▸ EXERCISE INPUTS
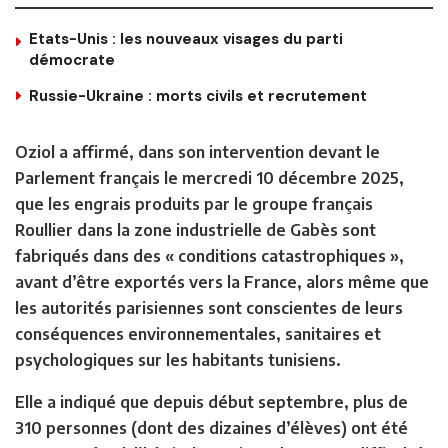
Etats-Unis : les nouveaux visages du parti
démocrate
Russie-Ukraine : morts civils et recrutement
Oziol a affirmé, dans son intervention devant le
Parlement français le mercredi 10 décembre 2025,
que les engrais produits par le groupe français
Roullier dans la zone industrielle de Gabès sont
fabriqués dans des « conditions catastrophiques »,
avant d’être exportés vers la France, alors même que
les autorités parisiennes sont conscientes de leurs
conséquences environnementales, sanitaires et
psychologiques sur les habitants tunisiens.
Elle a indiqué que depuis début septembre, plus de
310 personnes (dont des dizaines d’élèves) ont été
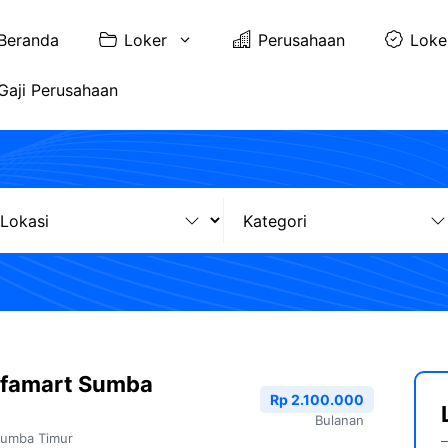
Beranda
Loker
Perusahaan
Loke
Gaji Perusahaan
lfamart Sumba
Rp 2.100.000
Bulanan
umba Timur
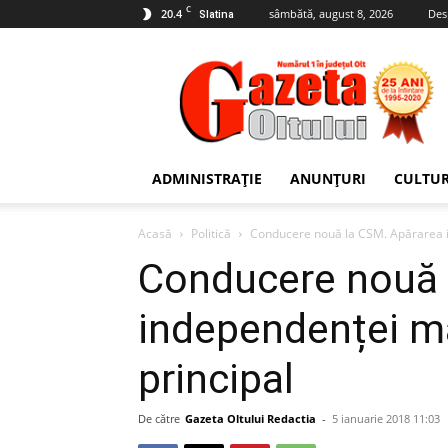
C
20.4
sâmbătă, august 8, 2026
Des
Slatina
Gazeta
Oltului
ADMINISTRAȚIE
ANUNȚURI
CULTU
Acasă
Politică
Conducere nouă la CSM. Apărarea in
Conducere nouă 
independenței mag
principal
De către
Gazeta Oltului Redactia
-
5 ianuarie 2018 11:03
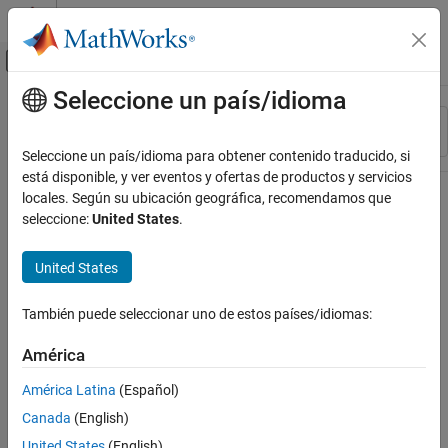
Saltar al contenido
Centro de ayuda de MATLAB
Mostrar/ocultar menú de navegación
Seleccione un país/idioma
Contenido principal
Recurso
Ordenar por
Source
Seleccione un país/idioma para obtener contenido traducido, si
está disponible, y ver eventos y ofertas de productos y servicios
Estado
locales. Según su ubicación geográfica, recomendamos que
seleccione:
United States
.
United States
También puede seleccionar uno de estos países/idiomas:
América
América Latina
(Español)
Canada
(English)
United States
(English)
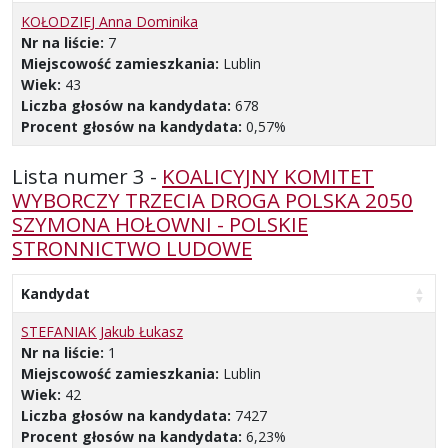
KOŁODZIEJ Anna Dominika
Nr na liście:
7
Miejscowość zamieszkania:
Lublin
Wiek:
43
Liczba głosów na kandydata:
678
Procent głosów na kandydata:
0,57%
Lista numer 3 -
KOALICYJNY KOMITET
WYBORCZY TRZECIA DROGA POLSKA 2050
SZYMONA HOŁOWNI - POLSKIE
STRONNICTWO LUDOWE
Kandydat
STEFANIAK Jakub Łukasz
Nr na liście:
1
Miejscowość zamieszkania:
Lublin
Wiek:
42
Liczba głosów na kandydata:
7427
Procent głosów na kandydata:
6,23%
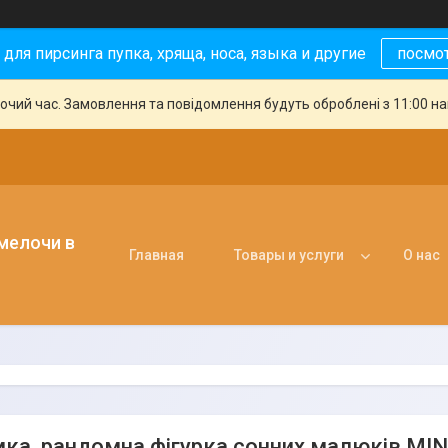
 для пирсинга пупка, хряща, носа, языка и другие
посмо
бочий час. Замовлення та повідомлення будуть оброблені з 11:00 н
 мелочи в
Главная
Товары и услуги
О нас
ка, рандомна фігурка сонних малюків MI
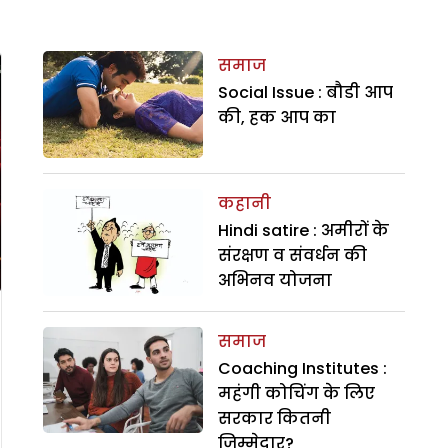
समाज
Social Issue : बौडी आप
की, हक आप का
कहानी
Hindi satire : अमीरों के
संरक्षण व संवर्धन की
अभिनव योजना
समाज
Coaching Institutes :
महंगी कोचिंग के लिए
सरकार कितनी
जिम्मेदार?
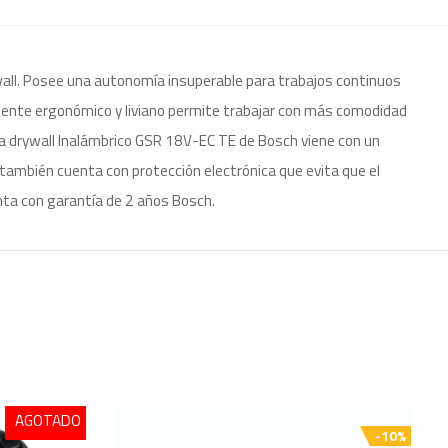
ywall. Posee una autonomía insuperable para trabajos continuos
mente ergonómico y liviano permite trabajar con más comodidad
para drywall Inalámbrico GSR 18V-EC TE de Bosch viene con un
, también cuenta con protección electrónica que evita que el
nta con garantía de 2 años Bosch.
AGOTADO
-10%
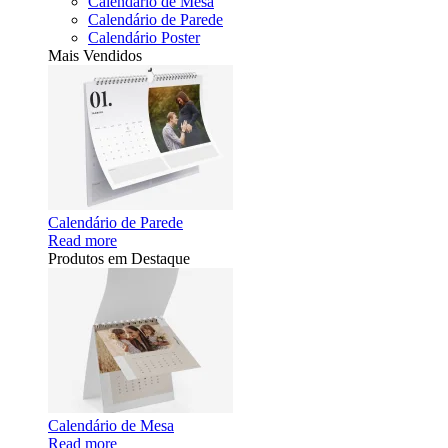
Calendário de Mesa
Calendário de Parede
Calendário Poster
Mais Vendidos
Calendário de Parede
Read more
Produtos em Destaque
Calendário de Mesa
Read more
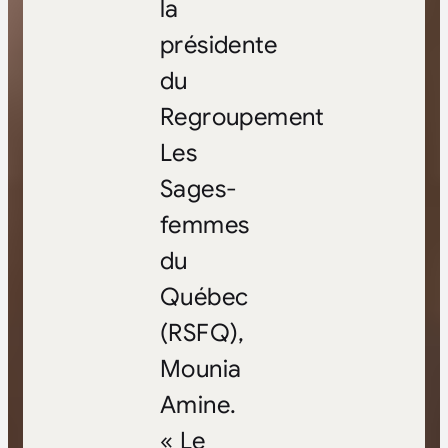
la
présidente
du
Regroupement
Les
Sages-
femmes
du
Québec
(RSFQ),
Mounia
Amine.
« Le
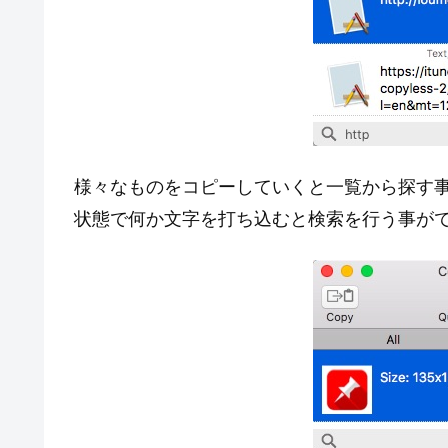
様々なものをコピーしていくと一覧から探す
状態で何か文字を打ち込むと検索を行う事が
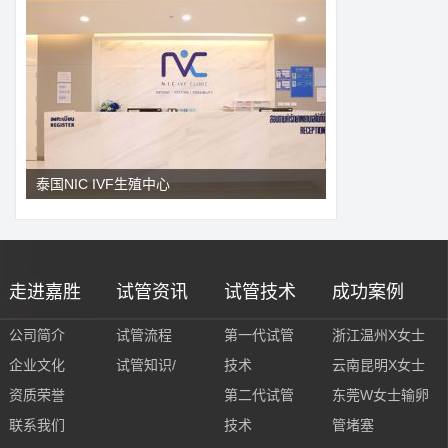
泰国NIC IVF生殖中心
走进嘉胜
试管资讯
试管技术
成功案例
公司简介
试管流程
第一代试管
浙江温州X女士
企业文化
试管知识/
技术
云南昆明X女士
资质荣誉
第二代试管
东莞W女士输卵
联系我们
技术
管堵塞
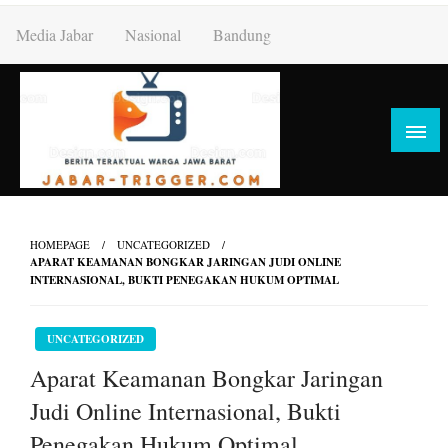
Skip
Media Jabar
Nasional
Bandung
to
content
HOMEPAGE
UNCATEGORIZED
APARAT KEAMANAN BONGKAR JARINGAN JUDI ONLINE
INTERNASIONAL, BUKTI PENEGAKAN HUKUM OPTIMAL
UNCATEGORIZED
Aparat Keamanan Bongkar Jaringan
Judi Online Internasional, Bukti
Penegakan Hukum Optimal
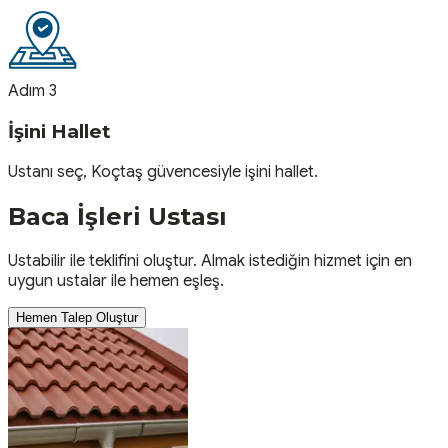
Adım 3
İşini Hallet
Ustanı seç, Koçtaş güvencesiyle işini hallet.
Baca İşleri
Ustası
Ustabilir ile teklifini oluştur. Almak istediğin hizmet için en
uygun ustalar ile hemen eşleş.
Hemen Talep Oluştur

▸ ACTIVITY
Return each line of the listing that holds the string "français".

▸ EXERCISE RESPONSE
Parlement français le mercredi 10 décembre 2025,
que les engrais produits par le groupe français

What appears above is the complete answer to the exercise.